▶ _TASK OBJECTIVE_: Scan the entries for the word "with". Every line that has it should be copied.

▶ _DATA_:
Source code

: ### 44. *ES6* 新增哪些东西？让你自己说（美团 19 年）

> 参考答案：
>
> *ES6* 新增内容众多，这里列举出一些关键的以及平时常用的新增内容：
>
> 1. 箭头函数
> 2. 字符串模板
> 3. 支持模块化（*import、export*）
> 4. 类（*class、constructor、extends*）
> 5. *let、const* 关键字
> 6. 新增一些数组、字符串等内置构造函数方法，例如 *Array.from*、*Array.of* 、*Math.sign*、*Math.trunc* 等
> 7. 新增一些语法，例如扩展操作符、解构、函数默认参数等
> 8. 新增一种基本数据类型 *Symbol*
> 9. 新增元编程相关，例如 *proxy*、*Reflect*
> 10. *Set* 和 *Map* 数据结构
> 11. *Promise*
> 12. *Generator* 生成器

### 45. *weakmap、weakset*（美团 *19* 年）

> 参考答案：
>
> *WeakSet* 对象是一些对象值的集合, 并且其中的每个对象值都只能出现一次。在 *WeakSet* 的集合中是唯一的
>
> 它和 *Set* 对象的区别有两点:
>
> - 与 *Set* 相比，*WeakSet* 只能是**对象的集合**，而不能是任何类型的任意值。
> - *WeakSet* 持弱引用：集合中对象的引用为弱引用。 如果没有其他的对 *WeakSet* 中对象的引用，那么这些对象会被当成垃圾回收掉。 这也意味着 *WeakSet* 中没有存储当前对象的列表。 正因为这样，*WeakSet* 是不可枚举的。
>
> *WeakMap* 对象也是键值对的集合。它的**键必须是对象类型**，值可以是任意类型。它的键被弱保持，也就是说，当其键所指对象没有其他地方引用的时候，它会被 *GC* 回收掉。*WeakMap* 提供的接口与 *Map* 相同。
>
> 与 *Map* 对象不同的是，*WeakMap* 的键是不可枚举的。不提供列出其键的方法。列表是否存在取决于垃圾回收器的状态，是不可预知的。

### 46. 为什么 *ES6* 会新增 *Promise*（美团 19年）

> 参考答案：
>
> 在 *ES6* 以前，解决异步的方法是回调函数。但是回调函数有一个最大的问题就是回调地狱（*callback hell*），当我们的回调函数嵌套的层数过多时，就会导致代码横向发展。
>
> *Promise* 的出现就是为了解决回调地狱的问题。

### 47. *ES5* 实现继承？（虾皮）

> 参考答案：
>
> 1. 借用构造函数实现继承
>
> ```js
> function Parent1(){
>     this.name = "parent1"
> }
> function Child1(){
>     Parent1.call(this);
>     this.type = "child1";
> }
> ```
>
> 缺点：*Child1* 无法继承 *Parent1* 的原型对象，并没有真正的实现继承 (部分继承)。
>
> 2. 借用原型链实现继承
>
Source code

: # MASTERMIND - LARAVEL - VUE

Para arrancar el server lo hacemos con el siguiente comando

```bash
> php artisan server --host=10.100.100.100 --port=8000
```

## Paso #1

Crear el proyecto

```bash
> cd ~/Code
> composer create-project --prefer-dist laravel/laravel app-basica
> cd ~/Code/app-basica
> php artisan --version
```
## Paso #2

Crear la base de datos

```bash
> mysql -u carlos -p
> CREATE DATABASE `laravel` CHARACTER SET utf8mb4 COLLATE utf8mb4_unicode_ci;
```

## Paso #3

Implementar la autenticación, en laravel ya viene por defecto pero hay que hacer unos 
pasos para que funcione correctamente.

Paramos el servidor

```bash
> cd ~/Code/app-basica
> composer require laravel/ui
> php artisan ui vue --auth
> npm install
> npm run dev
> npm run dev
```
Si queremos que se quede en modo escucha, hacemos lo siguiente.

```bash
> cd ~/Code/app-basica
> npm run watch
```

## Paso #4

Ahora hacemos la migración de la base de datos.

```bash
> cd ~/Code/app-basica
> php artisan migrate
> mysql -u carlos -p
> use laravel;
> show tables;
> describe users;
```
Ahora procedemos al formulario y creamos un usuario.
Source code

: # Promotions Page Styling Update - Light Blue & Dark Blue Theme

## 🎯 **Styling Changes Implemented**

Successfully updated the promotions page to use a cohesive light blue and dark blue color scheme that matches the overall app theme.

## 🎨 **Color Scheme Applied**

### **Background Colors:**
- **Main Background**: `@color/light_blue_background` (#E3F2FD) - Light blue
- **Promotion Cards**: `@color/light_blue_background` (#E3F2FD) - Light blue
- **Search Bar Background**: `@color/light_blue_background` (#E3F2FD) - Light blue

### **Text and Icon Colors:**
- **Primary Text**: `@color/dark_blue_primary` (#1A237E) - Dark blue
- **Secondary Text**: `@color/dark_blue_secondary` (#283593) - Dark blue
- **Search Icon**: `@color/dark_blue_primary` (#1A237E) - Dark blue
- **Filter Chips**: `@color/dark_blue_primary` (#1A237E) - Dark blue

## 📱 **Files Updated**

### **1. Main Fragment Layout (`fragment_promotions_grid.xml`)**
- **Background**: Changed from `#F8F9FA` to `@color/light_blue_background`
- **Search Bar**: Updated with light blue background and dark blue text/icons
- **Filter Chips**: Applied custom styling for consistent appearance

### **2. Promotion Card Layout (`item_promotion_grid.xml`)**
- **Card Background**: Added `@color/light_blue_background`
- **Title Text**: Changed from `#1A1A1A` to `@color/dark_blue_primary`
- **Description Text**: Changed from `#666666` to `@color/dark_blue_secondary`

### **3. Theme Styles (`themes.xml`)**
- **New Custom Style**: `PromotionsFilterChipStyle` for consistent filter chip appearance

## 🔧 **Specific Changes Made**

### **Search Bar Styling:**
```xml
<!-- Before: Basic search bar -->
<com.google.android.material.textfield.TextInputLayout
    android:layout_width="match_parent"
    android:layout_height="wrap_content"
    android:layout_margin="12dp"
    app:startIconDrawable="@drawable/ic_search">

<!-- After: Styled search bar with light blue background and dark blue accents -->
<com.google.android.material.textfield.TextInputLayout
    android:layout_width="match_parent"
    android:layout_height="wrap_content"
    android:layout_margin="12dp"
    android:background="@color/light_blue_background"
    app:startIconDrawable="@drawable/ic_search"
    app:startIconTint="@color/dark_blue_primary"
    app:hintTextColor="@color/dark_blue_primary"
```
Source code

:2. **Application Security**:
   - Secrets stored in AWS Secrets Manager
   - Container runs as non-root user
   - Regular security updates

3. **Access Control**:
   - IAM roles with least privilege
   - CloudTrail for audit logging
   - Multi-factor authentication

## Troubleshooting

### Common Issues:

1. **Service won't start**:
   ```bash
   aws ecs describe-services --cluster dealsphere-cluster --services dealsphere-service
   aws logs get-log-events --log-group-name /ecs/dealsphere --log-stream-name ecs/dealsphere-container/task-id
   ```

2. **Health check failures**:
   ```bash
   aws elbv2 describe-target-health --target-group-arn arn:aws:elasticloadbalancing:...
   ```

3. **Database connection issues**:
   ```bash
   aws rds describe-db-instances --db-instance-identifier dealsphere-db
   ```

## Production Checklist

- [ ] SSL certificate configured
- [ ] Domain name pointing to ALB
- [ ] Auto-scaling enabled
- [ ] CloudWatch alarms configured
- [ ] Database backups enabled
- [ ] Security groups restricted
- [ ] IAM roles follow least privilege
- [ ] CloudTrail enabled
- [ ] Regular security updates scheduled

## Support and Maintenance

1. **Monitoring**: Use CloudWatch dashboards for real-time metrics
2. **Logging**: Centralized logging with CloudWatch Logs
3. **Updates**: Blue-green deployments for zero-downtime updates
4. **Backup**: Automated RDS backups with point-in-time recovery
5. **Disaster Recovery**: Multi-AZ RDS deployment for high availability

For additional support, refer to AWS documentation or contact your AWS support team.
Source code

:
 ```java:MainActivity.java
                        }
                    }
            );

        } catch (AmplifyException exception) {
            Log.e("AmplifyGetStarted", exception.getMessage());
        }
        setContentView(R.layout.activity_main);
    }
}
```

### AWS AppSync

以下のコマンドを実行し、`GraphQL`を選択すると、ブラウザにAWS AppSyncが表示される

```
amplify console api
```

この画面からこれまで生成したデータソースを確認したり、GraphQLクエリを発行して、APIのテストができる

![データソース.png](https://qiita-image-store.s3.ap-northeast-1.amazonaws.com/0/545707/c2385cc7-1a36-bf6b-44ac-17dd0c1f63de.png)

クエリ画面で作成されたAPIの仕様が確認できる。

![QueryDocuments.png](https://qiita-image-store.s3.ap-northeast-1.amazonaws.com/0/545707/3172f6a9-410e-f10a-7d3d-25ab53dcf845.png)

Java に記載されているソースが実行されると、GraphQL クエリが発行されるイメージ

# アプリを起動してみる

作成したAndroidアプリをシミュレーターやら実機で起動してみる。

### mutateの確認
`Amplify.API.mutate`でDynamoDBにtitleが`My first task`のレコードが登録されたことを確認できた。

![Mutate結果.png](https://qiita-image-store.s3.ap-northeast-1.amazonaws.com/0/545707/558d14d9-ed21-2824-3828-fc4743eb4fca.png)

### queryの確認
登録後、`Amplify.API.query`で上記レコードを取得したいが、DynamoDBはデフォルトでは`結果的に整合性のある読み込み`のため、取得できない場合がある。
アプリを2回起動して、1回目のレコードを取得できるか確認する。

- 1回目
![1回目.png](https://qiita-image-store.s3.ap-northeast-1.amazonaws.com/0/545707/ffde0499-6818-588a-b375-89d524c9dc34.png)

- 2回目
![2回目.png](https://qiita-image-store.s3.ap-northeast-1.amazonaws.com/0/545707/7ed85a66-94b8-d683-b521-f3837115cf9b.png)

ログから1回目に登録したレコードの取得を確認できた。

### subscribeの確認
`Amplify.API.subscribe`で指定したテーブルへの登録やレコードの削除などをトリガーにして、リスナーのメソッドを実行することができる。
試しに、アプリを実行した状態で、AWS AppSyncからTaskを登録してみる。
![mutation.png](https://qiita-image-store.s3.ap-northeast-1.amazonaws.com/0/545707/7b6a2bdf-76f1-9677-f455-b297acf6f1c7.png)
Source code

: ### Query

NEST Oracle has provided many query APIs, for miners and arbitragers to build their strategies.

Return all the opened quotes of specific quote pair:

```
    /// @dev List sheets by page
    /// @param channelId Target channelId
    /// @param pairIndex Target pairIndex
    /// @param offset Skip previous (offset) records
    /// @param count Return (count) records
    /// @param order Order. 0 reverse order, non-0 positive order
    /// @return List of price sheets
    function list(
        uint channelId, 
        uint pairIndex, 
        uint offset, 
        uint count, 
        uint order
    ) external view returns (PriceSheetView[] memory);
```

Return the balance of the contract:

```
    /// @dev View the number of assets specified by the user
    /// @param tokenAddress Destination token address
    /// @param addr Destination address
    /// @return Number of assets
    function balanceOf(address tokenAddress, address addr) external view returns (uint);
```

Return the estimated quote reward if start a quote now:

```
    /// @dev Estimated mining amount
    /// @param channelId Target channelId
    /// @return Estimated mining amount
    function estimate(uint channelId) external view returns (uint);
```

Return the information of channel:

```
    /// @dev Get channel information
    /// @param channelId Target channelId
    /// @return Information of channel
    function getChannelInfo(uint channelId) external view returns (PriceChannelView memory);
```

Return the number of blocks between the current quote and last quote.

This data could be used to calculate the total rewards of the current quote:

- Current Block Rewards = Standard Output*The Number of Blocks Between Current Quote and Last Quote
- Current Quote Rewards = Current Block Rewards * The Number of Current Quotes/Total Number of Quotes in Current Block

▶ _SOLUTION TO THE EXERCISE_:
- **Search Bar**: Updated with light blue background and dark blue text/icons
<!-- After: Styled search bar with light blue background and dark blue accents -->
   - IAM roles with least privilege
2. **Logging**: Centralized logging with CloudWatch Logs
4. **Backup**: Automated RDS backups with point-in-time recovery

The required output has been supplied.